Every line of the material is to be repeated exactly as it stands.
────────────────
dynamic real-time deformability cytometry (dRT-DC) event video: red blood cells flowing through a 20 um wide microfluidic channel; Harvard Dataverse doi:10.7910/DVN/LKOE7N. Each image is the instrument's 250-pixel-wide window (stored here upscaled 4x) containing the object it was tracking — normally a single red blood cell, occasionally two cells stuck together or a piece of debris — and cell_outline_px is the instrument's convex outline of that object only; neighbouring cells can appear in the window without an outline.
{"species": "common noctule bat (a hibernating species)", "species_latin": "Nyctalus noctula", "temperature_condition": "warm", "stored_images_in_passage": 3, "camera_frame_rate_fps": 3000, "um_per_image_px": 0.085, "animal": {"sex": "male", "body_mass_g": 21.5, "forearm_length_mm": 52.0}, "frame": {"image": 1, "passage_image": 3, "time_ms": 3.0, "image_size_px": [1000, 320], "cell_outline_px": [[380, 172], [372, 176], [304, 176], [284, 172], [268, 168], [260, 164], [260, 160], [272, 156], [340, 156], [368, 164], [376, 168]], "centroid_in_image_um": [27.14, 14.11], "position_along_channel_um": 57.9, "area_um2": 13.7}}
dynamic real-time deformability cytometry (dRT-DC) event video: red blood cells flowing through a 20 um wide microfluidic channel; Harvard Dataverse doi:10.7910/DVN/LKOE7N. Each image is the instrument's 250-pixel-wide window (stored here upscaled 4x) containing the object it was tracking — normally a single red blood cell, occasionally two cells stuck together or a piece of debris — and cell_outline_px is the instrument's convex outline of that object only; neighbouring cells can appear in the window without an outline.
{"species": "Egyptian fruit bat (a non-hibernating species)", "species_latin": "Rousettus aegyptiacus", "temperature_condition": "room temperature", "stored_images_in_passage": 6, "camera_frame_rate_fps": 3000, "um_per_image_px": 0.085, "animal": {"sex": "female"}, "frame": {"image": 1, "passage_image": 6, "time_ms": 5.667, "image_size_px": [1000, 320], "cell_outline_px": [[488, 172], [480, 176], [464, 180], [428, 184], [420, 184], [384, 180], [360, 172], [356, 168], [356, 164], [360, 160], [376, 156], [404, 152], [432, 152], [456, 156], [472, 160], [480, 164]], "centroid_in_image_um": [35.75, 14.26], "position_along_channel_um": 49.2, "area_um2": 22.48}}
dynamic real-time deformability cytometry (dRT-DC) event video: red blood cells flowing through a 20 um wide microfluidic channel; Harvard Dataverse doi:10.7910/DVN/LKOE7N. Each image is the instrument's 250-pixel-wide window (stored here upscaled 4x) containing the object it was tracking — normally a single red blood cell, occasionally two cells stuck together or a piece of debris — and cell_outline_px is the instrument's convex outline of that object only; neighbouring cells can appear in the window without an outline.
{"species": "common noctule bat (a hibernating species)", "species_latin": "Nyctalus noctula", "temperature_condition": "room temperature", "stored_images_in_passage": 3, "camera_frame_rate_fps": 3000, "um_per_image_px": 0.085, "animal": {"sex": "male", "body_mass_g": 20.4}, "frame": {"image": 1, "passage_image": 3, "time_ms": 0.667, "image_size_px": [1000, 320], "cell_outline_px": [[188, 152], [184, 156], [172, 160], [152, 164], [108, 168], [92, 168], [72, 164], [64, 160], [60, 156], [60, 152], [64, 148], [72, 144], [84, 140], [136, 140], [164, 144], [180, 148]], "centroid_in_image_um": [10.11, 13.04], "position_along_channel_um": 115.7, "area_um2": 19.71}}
────────────────
Response to the exercise:
dynamic real-time deformability cytometry (dRT-DC) event video: red blood cells flowing through a 20 um wide microfluidic channel; Harvard Dataverse doi:10.7910/DVN/LKOE7N. Each image is the instrument's 250-pixel-wide window (stored here upscaled 4x) containing the object it was tracking — normally a single red blood cell, occasionally two cells stuck together or a piece of debris — and cell_outline_px is the instrument's convex outline of that object only; neighbouring cells can appear in the window without an outline.
{"species": "common noctule bat (a hibernating species)", "species_latin": "Nyctalus noctula", "temperature_condition": "warm", "stored_images_in_passage": 3, "camera_frame_rate_fps": 3000, "um_per_image_px": 0.085, "animal": {"sex": "male", "body_mass_g": 21.5, "forearm_length_mm": 52.0}, "frame": {"image": 1, "passage_image": 3, "time_ms": 3.0, "image_size_px": [1000, 320], "cell_outline_px": [[380, 172], [372, 176], [304, 176], [284, 172], [268, 168], [260, 164], [260, 160], [272, 156], [340, 156], [368, 164], [376, 168]], "centroid_in_image_um": [27.14, 14.11], "position_along_channel_um": 57.9, "area_um2": 13.7}}
dynamic real-time deformability cytometry (dRT-DC) event video: red blood cells flowing through a 20 um wide microfluidic channel; Harvard Dataverse doi:10.7910/DVN/LKOE7N. Each image is the instrument's 250-pixel-wide window (stored here upscaled 4x) containing the object it was tracking — normally a single red blood cell, occasionally two cells stuck together or a piece of debris — and cell_outline_px is the instrument's convex outline of that object only; neighbouring cells can appear in the window without an outline.
{"species": "Egyptian fruit bat (a non-hibernating species)", "species_latin": "Rousettus aegyptiacus", "temperature_condition": "room temperature", "stored_images_in_passage": 6, "camera_frame_rate_fps": 3000, "um_per_image_px": 0.085, "animal": {"sex": "female"}, "frame": {"image": 1, "passage_image": 6, "time_ms": 5.667, "image_size_px": [1000, 320], "cell_outline_px": [[488, 172], [480, 176], [464, 180], [428, 184], [420, 184], [384, 180], [360, 172], [356, 168], [356, 164], [360, 160], [376, 156], [404, 152], [432, 152], [456, 156], [472, 160], [480, 164]], "centroid_in_image_um": [35.75, 14.26], "position_along_channel_um": 49.2, "area_um2": 22.48}}
dynamic real-time deformability cytometry (dRT-DC) event video: red blood cells flowing through a 20 um wide microfluidic channel; Harvard Dataverse doi:10.7910/DVN/LKOE7N. Each image is the instrument's 250-pixel-wide window (stored here upscaled 4x) containing the object it was tracking — normally a single red blood cell, occasionally two cells stuck together or a piece of debris — and cell_outline_px is the instrument's convex outline of that object only; neighbouring cells can appear in the window without an outline.
{"species": "common noctule bat (a hibernating species)", "species_latin": "Nyctalus noctula", "temperature_condition": "room temperature", "stored_images_in_passage": 3, "camera_frame_rate_fps": 3000, "um_per_image_px": 0.085, "animal": {"sex": "male", "body_mass_g": 20.4}, "frame": {"image": 1, "passage_image": 3, "time_ms": 0.667, "image_size_px": [1000, 320], "cell_outline_px": [[188, 152], [184, 156], [172, 160], [152, 164], [108, 168], [92, 168], [72, 164], [64, 160], [60, 156], [60, 152], [64, 148], [72, 144], [84, 140], [136, 140], [164, 144], [180, 148]], "centroid_in_image_um": [10.11, 13.04], "position_along_channel_um": 115.7, "area_um2": 19.71}}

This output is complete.